Con los avances tecnológicos de la información, la posverdad es todo aquello que parece verdad sin serlo, lo mismo que pasa con la poscultura. Hemos entrado de lleno en la era de la “descultura de la desverdad”, o  de la “poscultura de la posverdad”. La gran pegunta es cómo y en qué condiciones vamos a salir de ella.

© José María Suárez Gallego

Publicado en Diario JAÉN el viernes 22 de julio de 2022

Verdad y vino

Asistimos atónitos al espectáculo de la supremacía de la posverdad en el mundo de la política. Hoy es más fácil creer en lo inverosímil que en la verdad. Ya no se trata de que la verdad nos haga libres, sino de que nuestra libertad sea verdadera. Esto en el fondo no es ni más ni menos el eterno retorno de un Prometeo que cada día, a la caída de la tarde, sigue robándole el fuego a los dioses y encadenando su destino a la roca que sostiene los sueños de todo el género humano: Disponer de pan, aceite y vino para tomarlos en paz y como hermanos. Pero sin llegar a la exageración con la que algunas veces nos sorprende nuestro contertulio el Caliche: “El pan, con ojos; el queso en aceite, sin ojos; y de vino hasta los ojos”.

◇ ◇ ◇ ◇ ◇

§ Comprueba tu comprensión:
(A) Indica si cada afirmación coincide con el texto sobre la posverdad y cita las palabras que lo deciden: (i) hoy resulta más fácil creer en lo inverosímil que en la verdad; (ii) Prometeo roba el fuego a los dioses al amanecer; (iii) la posverdad es todo aquello que parece verdad sin serlo.
(B) Copia literalmente del texto sobre la posverdad el pasaje que va desde "Con los avances" hasta "salir de ella.".

◇ ◇ ◇ ◇ ◇

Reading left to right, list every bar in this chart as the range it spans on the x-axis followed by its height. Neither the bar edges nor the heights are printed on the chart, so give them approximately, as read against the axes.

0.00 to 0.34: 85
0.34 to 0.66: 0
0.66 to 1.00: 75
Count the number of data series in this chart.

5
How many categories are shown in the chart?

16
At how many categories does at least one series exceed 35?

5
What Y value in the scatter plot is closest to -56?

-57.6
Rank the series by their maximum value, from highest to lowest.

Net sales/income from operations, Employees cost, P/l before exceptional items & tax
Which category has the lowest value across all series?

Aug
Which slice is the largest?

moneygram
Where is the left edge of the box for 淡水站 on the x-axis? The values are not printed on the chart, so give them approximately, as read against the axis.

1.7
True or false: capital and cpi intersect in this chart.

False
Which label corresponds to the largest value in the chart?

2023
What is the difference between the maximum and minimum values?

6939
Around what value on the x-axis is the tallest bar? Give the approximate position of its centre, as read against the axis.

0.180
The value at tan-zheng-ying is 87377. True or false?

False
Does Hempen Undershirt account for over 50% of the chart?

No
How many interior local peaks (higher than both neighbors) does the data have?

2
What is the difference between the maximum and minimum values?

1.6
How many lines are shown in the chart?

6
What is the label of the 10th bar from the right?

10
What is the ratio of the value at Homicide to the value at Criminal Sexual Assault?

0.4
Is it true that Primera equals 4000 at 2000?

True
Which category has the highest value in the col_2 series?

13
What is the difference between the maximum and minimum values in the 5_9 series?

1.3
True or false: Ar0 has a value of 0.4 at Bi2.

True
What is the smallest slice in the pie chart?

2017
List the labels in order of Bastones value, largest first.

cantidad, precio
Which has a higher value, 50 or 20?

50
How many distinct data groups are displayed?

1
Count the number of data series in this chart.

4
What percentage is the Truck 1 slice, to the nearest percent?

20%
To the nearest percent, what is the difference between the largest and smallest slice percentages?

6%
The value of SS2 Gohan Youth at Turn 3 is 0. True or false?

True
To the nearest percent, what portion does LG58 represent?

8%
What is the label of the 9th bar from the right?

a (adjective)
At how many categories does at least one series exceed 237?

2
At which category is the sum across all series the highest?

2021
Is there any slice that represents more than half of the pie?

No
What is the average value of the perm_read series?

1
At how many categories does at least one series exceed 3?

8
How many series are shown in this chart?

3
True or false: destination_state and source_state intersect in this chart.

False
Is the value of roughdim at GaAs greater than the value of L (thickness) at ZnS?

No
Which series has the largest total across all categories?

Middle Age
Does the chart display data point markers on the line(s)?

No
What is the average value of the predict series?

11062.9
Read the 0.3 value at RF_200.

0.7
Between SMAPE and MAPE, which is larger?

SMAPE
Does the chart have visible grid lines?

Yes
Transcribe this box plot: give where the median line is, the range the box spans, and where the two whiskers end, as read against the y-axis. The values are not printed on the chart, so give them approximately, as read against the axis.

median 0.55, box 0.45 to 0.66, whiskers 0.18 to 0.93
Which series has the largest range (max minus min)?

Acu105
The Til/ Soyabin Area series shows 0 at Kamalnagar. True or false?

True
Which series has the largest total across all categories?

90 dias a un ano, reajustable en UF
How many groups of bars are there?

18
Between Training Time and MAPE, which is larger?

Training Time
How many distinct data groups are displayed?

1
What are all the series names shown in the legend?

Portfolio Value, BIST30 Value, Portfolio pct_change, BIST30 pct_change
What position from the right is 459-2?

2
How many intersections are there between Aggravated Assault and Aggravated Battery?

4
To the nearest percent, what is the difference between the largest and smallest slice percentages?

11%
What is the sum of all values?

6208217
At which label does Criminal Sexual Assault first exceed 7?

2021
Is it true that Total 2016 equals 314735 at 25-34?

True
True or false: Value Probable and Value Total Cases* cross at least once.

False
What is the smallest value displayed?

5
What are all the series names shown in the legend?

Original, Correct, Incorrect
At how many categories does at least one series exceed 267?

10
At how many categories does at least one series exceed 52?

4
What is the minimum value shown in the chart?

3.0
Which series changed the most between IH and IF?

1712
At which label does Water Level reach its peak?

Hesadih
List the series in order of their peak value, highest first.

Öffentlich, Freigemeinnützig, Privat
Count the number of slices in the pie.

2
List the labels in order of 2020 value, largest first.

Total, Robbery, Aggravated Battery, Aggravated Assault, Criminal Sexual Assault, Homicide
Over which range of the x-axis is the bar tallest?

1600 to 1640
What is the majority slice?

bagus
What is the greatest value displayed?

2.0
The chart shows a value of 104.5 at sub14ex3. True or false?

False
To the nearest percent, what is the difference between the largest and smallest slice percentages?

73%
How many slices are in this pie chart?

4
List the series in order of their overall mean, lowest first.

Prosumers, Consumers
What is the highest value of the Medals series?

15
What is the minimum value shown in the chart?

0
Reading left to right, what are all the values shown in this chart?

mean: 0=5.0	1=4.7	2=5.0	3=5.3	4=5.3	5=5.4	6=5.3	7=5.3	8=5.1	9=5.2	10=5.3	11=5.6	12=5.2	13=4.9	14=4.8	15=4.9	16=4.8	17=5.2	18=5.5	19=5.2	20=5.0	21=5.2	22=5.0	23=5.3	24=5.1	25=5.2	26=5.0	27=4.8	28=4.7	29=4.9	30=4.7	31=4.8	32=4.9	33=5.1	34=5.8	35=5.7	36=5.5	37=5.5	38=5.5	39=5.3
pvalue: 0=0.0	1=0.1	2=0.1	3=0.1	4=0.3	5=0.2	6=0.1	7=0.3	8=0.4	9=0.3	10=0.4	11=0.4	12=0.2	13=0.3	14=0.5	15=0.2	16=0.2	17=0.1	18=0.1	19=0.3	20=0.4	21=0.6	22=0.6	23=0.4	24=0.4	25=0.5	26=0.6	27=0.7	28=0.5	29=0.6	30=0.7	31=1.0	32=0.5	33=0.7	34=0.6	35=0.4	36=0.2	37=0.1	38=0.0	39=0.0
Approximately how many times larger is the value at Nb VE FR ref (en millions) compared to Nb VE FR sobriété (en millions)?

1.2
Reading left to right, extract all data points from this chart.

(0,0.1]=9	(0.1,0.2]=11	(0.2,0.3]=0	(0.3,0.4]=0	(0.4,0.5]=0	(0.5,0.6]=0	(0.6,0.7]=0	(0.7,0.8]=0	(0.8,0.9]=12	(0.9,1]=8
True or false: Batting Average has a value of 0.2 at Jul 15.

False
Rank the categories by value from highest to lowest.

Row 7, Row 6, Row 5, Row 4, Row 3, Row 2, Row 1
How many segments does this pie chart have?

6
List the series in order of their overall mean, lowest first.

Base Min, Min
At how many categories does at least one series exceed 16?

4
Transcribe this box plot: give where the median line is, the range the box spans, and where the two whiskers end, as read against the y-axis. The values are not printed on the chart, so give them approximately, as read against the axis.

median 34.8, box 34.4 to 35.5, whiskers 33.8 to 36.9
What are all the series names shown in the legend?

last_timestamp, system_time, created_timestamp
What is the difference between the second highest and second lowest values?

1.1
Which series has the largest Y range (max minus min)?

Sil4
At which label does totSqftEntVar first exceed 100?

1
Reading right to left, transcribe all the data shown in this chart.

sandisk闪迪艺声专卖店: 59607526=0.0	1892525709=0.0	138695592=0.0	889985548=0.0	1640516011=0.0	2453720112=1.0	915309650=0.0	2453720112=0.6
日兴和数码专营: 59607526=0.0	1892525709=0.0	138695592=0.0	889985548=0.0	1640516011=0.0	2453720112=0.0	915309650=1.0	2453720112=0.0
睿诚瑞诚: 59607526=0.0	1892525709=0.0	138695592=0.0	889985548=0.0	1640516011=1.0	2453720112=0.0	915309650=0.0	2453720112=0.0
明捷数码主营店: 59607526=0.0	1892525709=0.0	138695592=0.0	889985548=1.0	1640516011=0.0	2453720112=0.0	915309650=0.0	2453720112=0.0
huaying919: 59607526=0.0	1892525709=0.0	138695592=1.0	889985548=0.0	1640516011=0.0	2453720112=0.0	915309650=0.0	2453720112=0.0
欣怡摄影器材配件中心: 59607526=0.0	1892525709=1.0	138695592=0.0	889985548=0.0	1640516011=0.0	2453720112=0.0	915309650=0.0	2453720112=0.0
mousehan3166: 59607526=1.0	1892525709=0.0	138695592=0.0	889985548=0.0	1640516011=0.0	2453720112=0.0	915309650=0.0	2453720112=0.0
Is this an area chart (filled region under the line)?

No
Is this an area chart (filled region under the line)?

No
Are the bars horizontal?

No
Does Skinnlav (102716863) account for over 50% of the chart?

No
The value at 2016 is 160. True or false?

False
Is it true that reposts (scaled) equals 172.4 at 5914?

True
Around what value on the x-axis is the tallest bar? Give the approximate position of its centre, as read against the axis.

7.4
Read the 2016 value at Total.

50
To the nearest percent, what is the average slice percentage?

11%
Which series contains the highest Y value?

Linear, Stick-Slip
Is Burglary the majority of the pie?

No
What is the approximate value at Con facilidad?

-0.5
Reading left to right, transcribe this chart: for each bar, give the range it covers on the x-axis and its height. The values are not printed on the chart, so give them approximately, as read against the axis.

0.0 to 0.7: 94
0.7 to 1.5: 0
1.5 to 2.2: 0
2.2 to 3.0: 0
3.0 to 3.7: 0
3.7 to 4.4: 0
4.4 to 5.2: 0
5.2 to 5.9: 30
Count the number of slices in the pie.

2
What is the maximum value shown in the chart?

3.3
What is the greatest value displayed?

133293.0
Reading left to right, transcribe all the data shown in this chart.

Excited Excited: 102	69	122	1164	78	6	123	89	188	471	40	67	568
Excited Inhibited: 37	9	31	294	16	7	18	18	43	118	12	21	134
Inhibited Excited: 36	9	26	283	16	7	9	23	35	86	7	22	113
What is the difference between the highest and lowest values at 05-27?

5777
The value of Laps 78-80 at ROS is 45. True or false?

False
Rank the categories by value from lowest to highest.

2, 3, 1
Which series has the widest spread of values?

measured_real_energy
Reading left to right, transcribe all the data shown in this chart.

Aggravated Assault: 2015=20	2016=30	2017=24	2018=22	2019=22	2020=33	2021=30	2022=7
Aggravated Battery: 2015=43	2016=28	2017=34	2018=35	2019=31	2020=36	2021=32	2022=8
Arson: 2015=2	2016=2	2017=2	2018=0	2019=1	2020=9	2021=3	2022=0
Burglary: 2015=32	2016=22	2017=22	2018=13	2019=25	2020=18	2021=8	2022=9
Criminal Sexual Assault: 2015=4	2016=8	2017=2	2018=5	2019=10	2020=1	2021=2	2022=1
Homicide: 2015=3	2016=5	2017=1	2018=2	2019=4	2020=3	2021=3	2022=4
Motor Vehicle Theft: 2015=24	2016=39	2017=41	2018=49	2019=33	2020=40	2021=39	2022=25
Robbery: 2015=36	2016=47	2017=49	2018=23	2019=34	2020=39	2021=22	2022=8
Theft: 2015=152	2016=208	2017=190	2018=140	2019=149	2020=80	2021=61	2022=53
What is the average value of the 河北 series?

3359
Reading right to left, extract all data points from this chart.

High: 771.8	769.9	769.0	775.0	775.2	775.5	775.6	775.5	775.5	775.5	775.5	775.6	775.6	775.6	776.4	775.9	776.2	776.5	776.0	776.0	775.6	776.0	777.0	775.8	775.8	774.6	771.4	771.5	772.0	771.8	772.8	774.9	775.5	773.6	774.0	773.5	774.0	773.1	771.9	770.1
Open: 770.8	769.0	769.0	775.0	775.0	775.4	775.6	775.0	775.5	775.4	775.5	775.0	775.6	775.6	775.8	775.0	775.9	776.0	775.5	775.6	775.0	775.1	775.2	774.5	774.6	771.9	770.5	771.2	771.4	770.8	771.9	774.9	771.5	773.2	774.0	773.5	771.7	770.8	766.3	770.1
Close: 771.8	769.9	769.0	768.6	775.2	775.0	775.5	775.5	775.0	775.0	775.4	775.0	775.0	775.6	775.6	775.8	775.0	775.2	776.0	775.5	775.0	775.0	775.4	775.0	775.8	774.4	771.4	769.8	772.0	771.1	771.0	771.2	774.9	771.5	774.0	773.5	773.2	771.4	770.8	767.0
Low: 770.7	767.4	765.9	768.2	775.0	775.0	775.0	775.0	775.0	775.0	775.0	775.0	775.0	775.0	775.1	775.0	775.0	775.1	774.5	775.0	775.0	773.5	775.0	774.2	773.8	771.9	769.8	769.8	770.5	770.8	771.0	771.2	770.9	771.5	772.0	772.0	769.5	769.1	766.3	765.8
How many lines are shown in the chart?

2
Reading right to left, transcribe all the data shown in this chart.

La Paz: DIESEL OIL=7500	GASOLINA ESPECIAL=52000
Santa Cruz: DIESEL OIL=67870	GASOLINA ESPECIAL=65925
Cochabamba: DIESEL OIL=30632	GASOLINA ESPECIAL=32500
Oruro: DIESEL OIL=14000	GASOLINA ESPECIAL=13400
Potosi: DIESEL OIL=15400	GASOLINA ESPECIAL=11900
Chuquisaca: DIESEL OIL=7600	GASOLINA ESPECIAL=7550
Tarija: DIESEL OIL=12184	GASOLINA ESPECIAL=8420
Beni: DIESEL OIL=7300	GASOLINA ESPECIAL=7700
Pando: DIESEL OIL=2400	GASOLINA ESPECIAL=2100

◇ ◇ ◇ ◇ ◇

§ Soluciones propuestas:
(A)
(i) Sí: "Hoy es más fácil creer en lo inverosímil que en la verdad."
(ii) No: "a la caída de la tarde, sigue robándole el fuego a los dioses".
(iii) Sí: "la posverdad es todo aquello que parece verdad sin serlo".

(B)
Con los avances tecnológicos de la información, la posverdad es todo aquello que parece verdad sin serlo, lo mismo que pasa con la poscultura. Hemos entrado de lleno en la era de la “descultura de la desverdad”, o  de la “poscultura de la posverdad”. La gran pegunta es cómo y en qué condiciones vamos a salir de ella.